Each line of the records that includes "class" should be found and copied.

_RECORDS PROVIDED_.
★ ★ ★ ★ ★

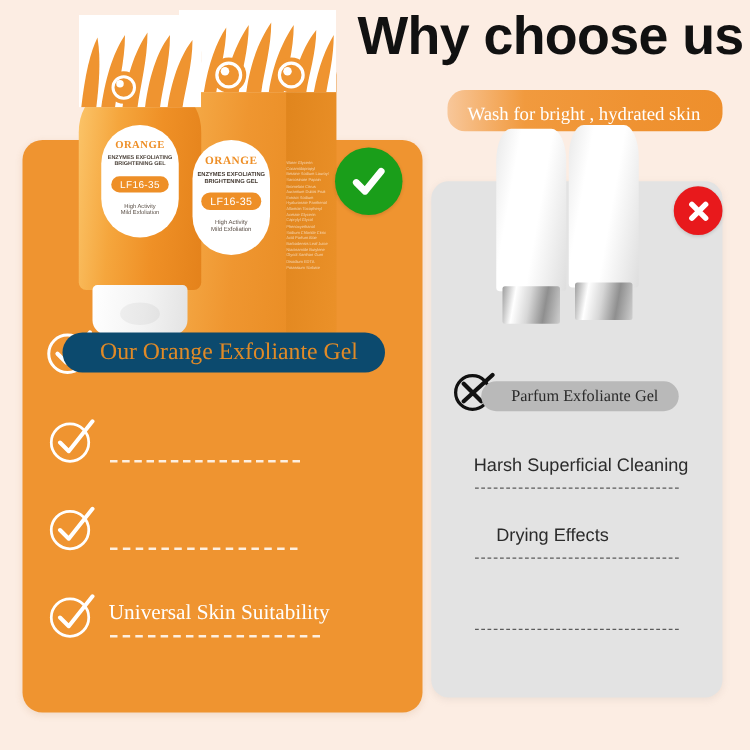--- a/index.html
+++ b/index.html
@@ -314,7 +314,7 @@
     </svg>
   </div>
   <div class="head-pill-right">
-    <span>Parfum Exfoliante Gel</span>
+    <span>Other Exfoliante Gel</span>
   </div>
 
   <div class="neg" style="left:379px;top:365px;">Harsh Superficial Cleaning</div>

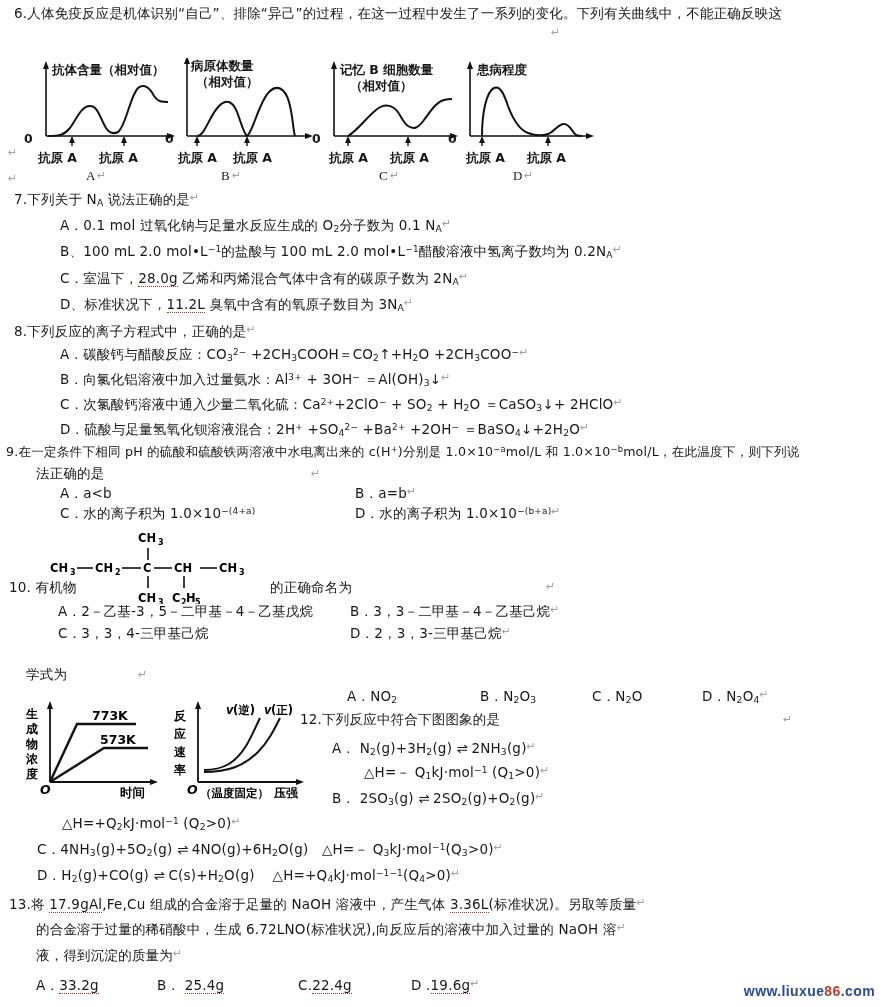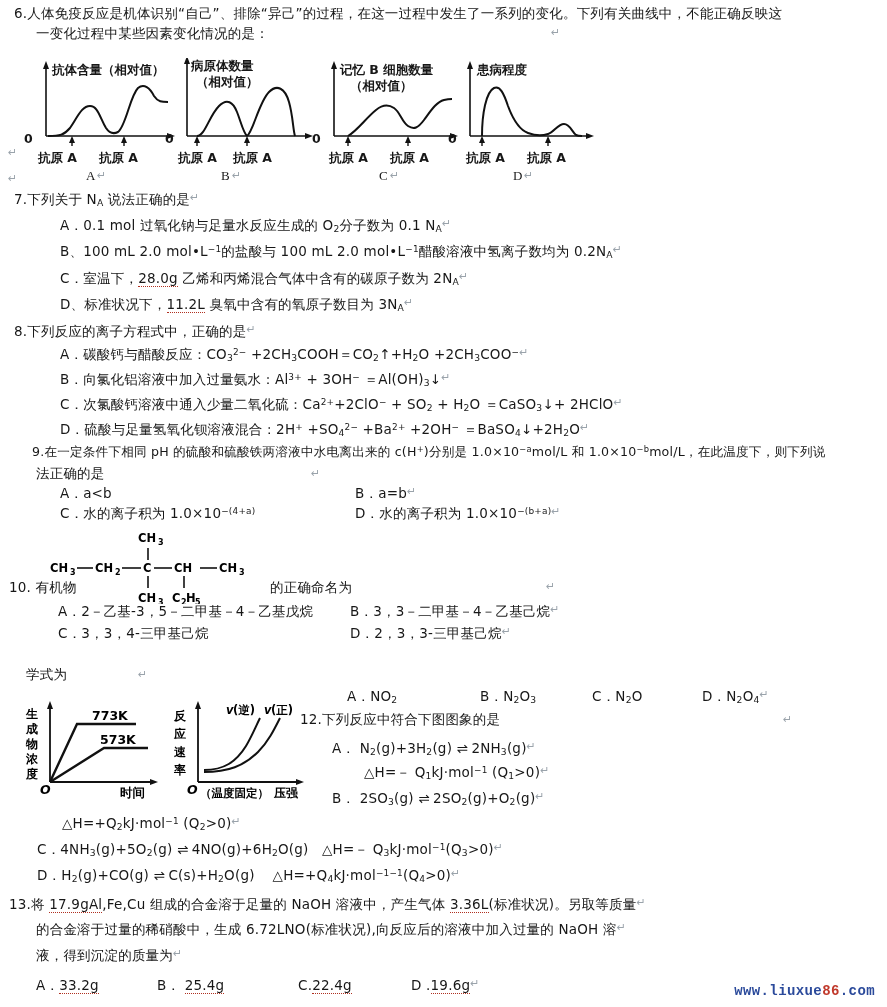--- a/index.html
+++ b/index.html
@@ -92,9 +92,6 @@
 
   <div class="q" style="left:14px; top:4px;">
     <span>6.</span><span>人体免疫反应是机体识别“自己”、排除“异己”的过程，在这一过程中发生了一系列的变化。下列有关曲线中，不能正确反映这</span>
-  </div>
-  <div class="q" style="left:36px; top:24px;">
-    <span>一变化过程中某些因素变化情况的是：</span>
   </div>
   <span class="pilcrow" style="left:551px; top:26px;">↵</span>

★ ★ ★ ★ ★

_SOLUTION TO THIS PROBLEM_.
   <div class="head-pill-right">
   <div class="neg" style="left:379px;top:365px;">Harsh Superficial Cleaning</div>
   <div class="q" style="left:14px; top:4px;">
-  <div class="q" style="left:36px; top:24px;">
   <span class="pilcrow" style="left:551px; top:26px;">↵</span>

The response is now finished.